The city, which lies under a dreary veil of clouds these days, owes its unpopular nickname to the journalist and writer Roberto Saviano. Born in Naples in 1979, Saviano achieved his international breakthrough in 2006 with his factual novel about the entanglement of organized crime and political power in the southern Italian region of Campania and the metropolitan area of Naples. Saviano’s book is entitled “Gomorrah – Journey to the Economic Empire of the Camorra”. The Camorra is the mafia organization in Campania. Once upon a time, the mafias, which are rooted in southern Italy but have long been active internationally – in addition to the Camorra, the Cosa Nostra in Sicily, the ‘Ndrangheta in Calabria and the Sacra Corona Unita in Apulia – fought bloody battles over distribution. Today, they hardly dispute each other’s territories and business areas. You work side by side, sometimes with each other.

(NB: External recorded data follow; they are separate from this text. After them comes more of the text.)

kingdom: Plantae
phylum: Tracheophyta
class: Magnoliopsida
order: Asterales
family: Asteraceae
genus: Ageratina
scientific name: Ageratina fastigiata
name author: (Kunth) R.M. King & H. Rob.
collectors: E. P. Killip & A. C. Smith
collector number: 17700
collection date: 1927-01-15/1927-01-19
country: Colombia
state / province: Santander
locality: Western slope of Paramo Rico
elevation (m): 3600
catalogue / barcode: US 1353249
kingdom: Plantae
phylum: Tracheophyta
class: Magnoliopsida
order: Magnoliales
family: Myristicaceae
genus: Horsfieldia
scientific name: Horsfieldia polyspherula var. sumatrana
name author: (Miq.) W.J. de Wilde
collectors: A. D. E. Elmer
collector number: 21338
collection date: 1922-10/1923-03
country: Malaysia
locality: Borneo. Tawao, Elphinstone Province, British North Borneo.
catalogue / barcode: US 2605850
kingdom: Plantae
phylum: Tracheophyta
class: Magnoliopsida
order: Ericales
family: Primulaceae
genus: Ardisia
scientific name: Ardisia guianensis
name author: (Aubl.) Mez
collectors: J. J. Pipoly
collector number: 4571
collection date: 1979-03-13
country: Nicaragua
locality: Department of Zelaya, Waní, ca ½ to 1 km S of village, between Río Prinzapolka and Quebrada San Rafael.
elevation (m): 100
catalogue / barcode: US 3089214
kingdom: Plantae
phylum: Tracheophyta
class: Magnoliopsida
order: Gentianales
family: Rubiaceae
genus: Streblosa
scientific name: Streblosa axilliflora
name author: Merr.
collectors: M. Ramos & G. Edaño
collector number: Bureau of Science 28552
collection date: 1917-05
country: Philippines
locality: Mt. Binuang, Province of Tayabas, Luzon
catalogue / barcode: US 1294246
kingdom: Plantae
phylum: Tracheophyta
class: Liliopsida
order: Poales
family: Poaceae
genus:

The clans didn’t like the book
For Saviano, his Gomorra-Camorra bestseller, which has now been translated into more than fifty languages and sold a good ten million copies worldwide, was both a blessing and a curse. He became rich and famous, but above all lonely, as he repeatedly laments. The clans did not like what Saviano divulged about them in detail in his book: about Europe’s largest drug hub in the run-down high-rise complex “Le Vele di Scampia”, about the bloody accounts of enemy Camorra families at the “Faida di Sampia” of 2004 and 2005, one Feuding Camorra families with daily murders in broad daylight. The writer, then 26 years old, received death threats. Since then, Saviano has been under police protection around the clock and has to constantly change his apartment. For friendships, for a partnership, there is hardly any room in his life of protected solitude. You have to believe Saviano when he says he often wished the Camorra had killed him.